# Siggy for ScOoTeR



## Wurger (Feb 24, 2008)

Siggy for ScOoTeR1992.
Here some projects.


----------



## wilbur1 (Feb 24, 2008)

Very nice work wurger


----------



## Wurger (Feb 24, 2008)

THX M8.


----------



## ScOoTeR1992 (Feb 24, 2008)

god dude your beyond belief there all awesome its just going to chose one


----------



## Wurger (Feb 24, 2008)

I'm glad you like them.Any correction to them?
Unfortunately I have to go bed because I am going to get up early in tomorrow morning.I won't be at home till Tuesday noon.So if you need something, resizing for instance.I can do it just on Thuesday.


----------



## ScOoTeR1992 (Feb 24, 2008)

nah dude dont need any corrections


----------



## lesofprimus (Feb 24, 2008)

It needs to be resized, its too large...


----------



## wilbur1 (Feb 24, 2008)

There you go scooter, lookin good buddy


----------



## ScOoTeR1992 (Feb 24, 2008)

thanks les i was goin to do that but i was doin this all from school and one of the teachers busted me but she liked the pic so she let me lightly


----------



## Thorlifter (Feb 24, 2008)

Looks good. Too bad it isn't a Corsair! ha ha


----------



## A4K (Feb 25, 2008)

Agreed, Thor!  

Nice work, Wurger!


----------



## Njaco (Feb 25, 2008)

Nice!!!!


----------



## DBII (Feb 26, 2008)

Wurger, that is a great siggy.
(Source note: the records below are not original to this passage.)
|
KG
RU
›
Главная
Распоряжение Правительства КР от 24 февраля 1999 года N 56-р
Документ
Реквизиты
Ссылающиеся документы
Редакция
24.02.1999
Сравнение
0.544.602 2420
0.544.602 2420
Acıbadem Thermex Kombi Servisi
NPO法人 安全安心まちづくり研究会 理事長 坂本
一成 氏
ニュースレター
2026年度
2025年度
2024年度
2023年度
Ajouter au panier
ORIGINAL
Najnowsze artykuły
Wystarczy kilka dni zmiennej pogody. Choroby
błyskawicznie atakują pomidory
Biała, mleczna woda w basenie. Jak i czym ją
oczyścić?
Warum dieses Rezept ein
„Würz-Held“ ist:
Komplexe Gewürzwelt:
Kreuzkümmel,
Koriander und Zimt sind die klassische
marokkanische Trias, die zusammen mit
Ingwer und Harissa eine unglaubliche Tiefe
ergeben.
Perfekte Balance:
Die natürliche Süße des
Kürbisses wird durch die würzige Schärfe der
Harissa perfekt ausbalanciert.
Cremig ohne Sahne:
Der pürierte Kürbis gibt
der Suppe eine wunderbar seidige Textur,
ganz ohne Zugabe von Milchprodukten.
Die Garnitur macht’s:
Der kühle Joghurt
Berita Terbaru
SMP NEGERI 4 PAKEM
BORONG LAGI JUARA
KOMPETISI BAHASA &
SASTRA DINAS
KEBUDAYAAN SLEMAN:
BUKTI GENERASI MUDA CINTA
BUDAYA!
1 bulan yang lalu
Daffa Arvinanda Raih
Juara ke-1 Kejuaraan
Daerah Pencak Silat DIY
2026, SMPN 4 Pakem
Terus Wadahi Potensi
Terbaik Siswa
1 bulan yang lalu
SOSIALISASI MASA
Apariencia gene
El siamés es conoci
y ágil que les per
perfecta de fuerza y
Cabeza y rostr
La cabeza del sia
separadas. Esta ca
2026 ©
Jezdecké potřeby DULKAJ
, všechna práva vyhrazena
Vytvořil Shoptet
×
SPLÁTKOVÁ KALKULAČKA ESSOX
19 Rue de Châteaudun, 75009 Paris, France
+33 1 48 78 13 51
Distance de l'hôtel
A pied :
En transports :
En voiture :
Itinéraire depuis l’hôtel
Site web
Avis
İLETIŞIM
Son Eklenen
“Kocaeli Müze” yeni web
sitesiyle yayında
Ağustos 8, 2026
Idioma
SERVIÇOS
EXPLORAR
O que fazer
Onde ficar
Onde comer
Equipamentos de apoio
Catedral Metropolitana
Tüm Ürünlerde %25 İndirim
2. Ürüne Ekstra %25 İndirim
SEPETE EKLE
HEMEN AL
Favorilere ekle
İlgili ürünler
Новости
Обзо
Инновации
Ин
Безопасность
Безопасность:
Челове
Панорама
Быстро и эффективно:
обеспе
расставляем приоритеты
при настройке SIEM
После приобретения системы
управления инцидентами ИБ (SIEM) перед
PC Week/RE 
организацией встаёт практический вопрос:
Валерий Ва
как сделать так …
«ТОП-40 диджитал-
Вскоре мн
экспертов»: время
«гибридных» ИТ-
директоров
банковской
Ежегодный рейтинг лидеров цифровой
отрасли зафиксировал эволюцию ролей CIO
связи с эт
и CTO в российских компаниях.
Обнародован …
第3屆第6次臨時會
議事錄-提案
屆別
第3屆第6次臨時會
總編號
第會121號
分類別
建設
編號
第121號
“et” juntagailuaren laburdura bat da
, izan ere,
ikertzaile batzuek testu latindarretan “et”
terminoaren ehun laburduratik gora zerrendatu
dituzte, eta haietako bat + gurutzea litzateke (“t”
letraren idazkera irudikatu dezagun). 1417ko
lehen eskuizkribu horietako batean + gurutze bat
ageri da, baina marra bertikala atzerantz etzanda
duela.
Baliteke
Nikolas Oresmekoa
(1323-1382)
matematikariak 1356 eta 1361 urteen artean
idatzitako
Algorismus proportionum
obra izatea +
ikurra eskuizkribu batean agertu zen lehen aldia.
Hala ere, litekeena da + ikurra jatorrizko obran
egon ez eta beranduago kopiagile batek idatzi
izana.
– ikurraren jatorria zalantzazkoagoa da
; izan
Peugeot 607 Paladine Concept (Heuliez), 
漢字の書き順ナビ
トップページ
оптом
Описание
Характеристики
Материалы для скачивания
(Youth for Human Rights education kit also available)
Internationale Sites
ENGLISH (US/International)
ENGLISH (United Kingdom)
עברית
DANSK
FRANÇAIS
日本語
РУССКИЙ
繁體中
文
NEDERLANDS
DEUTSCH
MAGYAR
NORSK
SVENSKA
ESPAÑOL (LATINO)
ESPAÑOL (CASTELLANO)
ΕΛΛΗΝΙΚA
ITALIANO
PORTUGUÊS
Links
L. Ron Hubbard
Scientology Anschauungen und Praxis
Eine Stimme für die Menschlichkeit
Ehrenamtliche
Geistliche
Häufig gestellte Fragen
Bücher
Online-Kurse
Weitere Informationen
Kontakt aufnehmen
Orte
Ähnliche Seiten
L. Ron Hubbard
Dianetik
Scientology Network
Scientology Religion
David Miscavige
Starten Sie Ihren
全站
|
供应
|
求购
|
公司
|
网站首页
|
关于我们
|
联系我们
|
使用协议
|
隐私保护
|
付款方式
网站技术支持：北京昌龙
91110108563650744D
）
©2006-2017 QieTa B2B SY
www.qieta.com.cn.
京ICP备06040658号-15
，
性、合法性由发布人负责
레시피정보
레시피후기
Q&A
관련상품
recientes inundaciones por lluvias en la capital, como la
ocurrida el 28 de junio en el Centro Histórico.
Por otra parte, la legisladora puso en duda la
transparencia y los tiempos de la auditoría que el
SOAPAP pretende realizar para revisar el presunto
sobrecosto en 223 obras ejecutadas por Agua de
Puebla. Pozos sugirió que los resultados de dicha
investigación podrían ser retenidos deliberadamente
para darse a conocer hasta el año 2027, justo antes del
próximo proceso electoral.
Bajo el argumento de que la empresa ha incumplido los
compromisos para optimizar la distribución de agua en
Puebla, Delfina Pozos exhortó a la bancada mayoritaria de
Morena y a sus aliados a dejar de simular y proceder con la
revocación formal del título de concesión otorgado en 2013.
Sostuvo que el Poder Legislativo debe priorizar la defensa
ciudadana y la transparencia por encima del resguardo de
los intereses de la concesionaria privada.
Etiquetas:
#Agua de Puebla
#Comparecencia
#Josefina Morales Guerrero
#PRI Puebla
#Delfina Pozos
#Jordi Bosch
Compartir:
Love the image.

dbII


----------



## Wurger (Feb 26, 2008)

THX guys.


----------



## Wurger (Feb 26, 2008)

New ones for you Scooter.

Of course these have to be resized before you set one of them as your siggy.But firstly let me know if these can be.


----------



## ScOoTeR1992 (Feb 27, 2008)

woah dude these one's are AWESOME thanks a lot man you are the best could i just some one to resize them thanks


----------



## Wurger (Feb 27, 2008)

No problem.Here you are.


----------



## A4K (Feb 27, 2008)

I like that Wurger! Especiall y with the white highlight to the lettering.


----------



## Wurger (Feb 27, 2008)

And some variations on this .....


----------



## Wurger (Feb 27, 2008)

A4K said:


> I like that Wurger! Especiall y with the white highlight to the lettering.



 THX A4K


----------



## seesul (Feb 27, 2008)

Hi Wurger!
Gotta say...great job man...
Could you or Scooter tell me which unit is this P-51 from? 31stFG looks similar perhabs...see my avatar...


----------



## ScOoTeR1992 (Feb 27, 2008)

sorry dude i can't tell you SORRY but maybe Wurger can and thanks again man u out did yourself


----------



## seesul (Feb 27, 2008)

ScOoTeR1992 said:


> sorry dude i can't tell you SORRY but maybe Wurger can and thanks again man u out did yourself



O.K., so let´s wait for Wurger.
Anyway, that´s the nicest Scooter I´ve ever seen My wife would like to buy scooter so I´ll show her this pic in your siggy and ask her if she likes it. And then we´ll have to save some millions of bucks


----------



## Wurger (Feb 27, 2008)

Ahoj Romku,

I must admit I don't remember where the P-51D pic I've found.I was looking for something in Internet and I found this accidentally.I have found no profile of the Mustang so far.But I think it is " a dream" of the P-51 owner and was prepared for an anniversary or an airshow.Look at these pics of North American P-51C Mustang "Red Tail" group.The bird painting looks familiar,doesn't it?


----------



## Heinz (Feb 27, 2008)

Awesome work as usual wurger!


----------



## Wurger (Feb 27, 2008)

THX


----------



## seesul (Feb 28, 2008)

Ahoj Wojtek,

yep, you´re right, Tuskagee Airmen, the RED TAILS.

Thank you


----------



## Wurger (Feb 28, 2008)

Ahoj,


----------